## Exercise goal
Where a line of the records holds the string "https", copy that line.

[Start of section]

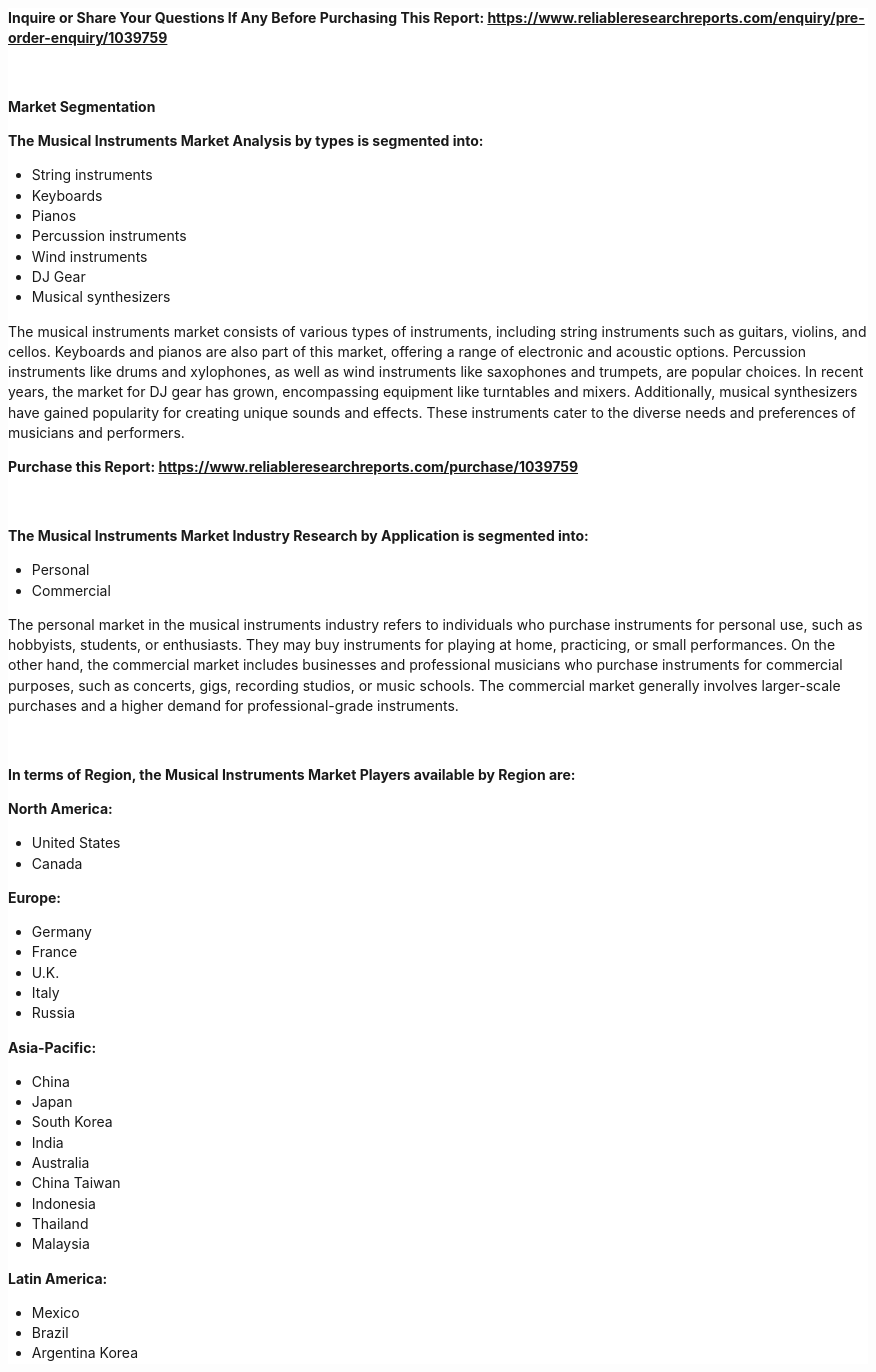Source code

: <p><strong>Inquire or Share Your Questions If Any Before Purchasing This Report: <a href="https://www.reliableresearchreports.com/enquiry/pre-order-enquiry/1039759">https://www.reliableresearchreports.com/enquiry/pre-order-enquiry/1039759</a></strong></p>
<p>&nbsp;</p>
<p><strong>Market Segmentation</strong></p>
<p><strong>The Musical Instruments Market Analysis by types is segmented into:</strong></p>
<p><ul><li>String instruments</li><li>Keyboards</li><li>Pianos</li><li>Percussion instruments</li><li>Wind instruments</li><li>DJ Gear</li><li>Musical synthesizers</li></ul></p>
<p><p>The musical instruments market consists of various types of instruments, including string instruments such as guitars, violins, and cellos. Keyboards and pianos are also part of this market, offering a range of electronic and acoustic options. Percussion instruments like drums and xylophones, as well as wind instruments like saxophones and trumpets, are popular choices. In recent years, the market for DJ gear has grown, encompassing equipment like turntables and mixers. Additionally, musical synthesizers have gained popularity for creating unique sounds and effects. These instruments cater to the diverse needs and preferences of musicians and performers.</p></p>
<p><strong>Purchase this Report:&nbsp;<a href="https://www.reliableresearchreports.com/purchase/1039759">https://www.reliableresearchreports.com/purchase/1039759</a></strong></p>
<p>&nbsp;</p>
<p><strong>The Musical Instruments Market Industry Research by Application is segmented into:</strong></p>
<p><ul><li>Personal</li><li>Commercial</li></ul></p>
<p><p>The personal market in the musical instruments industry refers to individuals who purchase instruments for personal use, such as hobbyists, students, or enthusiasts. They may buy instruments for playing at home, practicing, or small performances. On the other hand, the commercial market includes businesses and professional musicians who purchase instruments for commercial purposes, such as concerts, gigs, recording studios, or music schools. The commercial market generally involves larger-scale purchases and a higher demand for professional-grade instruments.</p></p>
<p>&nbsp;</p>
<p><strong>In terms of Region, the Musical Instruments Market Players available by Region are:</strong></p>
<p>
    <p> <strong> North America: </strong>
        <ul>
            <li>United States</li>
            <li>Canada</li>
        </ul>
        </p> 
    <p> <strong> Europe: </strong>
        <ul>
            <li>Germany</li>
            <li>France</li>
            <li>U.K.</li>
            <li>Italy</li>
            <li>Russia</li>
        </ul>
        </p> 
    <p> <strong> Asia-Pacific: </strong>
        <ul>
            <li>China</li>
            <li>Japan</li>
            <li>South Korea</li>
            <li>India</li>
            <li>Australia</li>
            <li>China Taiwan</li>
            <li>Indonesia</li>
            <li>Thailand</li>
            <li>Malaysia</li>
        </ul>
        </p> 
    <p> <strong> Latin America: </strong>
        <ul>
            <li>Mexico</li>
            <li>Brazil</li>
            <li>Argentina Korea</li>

[End of section]

## Solution for this exercise
: <p><strong>Inquire or Share Your Questions If Any Before Purchasing This Report: <a href="https://www.reliableresearchreports.com/enquiry/pre-order-enquiry/1039759">https://www.reliableresearchreports.com/enquiry/pre-order-enquiry/1039759</a></strong></p>
<p><strong>Purchase this Report:&nbsp;<a href="https://www.reliableresearchreports.com/purchase/1039759">https://www.reliableresearchreports.com/purchase/1039759</a></strong></p>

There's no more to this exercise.